Wednesday, November 25, 2009

Thoughts inspired by seeing Richard Kelly's The Box a week after Scorsese's birthday

Scorsese might be the father of American "post-classical" cinema. He - along with De Palma, Bogdanovich, Spielberg, Milius, and Lucas - developed a style that grew out of his love for classical Hollywood filmmaking. Scorsese took the expressive techniques of Ford, Hitchcock, and Lang and used them in such a way that his original emotional and intellectual reaction to those techniques became part of how his movies make meaning. Scorsese's personal take on film history is woven into the texture of his movies, even if - as in Raging Bull or After Hours - the explicit subject has nothing to do with cinema.
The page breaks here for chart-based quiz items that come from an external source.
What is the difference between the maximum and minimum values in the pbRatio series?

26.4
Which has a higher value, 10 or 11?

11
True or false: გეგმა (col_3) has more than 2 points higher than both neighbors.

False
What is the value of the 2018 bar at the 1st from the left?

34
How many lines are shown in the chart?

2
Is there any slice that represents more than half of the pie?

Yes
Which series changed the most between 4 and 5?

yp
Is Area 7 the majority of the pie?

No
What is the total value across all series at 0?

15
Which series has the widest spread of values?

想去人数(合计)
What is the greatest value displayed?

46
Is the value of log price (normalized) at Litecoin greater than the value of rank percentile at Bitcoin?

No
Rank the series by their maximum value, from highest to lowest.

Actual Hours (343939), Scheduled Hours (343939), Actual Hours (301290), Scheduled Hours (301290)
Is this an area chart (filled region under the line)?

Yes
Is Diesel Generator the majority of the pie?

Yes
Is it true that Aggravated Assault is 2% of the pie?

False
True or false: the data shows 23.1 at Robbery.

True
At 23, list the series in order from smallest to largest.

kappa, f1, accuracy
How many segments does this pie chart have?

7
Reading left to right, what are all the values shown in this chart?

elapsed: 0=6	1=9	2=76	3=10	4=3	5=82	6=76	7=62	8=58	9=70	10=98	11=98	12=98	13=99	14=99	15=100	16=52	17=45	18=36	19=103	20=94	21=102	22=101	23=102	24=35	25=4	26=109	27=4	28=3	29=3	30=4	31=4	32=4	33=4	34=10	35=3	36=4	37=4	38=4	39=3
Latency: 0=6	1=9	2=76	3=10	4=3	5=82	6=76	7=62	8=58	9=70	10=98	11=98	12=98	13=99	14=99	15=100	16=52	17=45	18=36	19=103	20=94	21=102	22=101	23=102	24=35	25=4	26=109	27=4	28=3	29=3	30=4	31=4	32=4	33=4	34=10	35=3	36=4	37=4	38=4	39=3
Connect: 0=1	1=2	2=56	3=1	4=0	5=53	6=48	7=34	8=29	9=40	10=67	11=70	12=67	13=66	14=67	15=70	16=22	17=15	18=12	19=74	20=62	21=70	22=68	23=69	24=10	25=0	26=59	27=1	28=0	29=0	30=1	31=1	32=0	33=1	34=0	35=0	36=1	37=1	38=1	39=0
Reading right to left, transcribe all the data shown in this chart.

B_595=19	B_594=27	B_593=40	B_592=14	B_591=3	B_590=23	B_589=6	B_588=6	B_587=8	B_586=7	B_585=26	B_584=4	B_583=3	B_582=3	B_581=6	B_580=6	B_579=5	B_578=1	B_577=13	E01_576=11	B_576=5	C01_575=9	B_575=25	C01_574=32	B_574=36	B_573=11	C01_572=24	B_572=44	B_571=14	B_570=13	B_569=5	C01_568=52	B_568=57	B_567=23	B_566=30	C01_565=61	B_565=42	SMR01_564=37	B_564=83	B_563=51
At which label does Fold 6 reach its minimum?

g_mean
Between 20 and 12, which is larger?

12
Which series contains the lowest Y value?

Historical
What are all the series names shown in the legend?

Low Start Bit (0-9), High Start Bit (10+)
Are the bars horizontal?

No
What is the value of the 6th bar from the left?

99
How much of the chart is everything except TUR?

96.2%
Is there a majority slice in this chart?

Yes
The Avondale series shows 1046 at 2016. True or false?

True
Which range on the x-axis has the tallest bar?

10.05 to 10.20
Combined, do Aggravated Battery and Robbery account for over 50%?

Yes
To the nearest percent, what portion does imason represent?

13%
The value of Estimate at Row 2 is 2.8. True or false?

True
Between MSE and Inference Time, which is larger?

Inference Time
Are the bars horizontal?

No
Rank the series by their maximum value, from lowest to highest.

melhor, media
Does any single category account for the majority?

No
I would differentiate Scorsese et al. from Robert Altman and Terrence Malick. Though Altman's movies were in dialogue with those from Classical Hollywood (i.e. The Long Goodbye with The Big Sleep, McCabe and Mrs. Miller with My Darling Clementine), Altman's style isn't informed by his attachment to those older movies in any way. (Richard Linklater is a modern Altman in this respect). While Malick - like Michael Mann and M. Night Shyamalan - makes movies as if no one has ever made a movie before.

Today's "post-classical" directors - P.T. Anderson, Quentin Tarantino, David O. Russell, Steven Soderbergh, and Richard Kelly - go even farther, making movies where their original emotional and intellectual reaction to the movies they loved exists not only as a subdermal layer of meaning but becomes, in some ways, the primary layer of meaning. The Box, for example, is more of an exploration of Lynchian acting and an exercise in turning suburbia into one of Kubrick's dream/nightmare realms than it is an ethical parable or sci-fi thriller.

This movement is toward decadence and Tarantino is it's Oscar Wilde: his great subject has become the way that our relationship to the movies we love can act as a way of being in the world - a way of coming to a greater sense of self-understanding.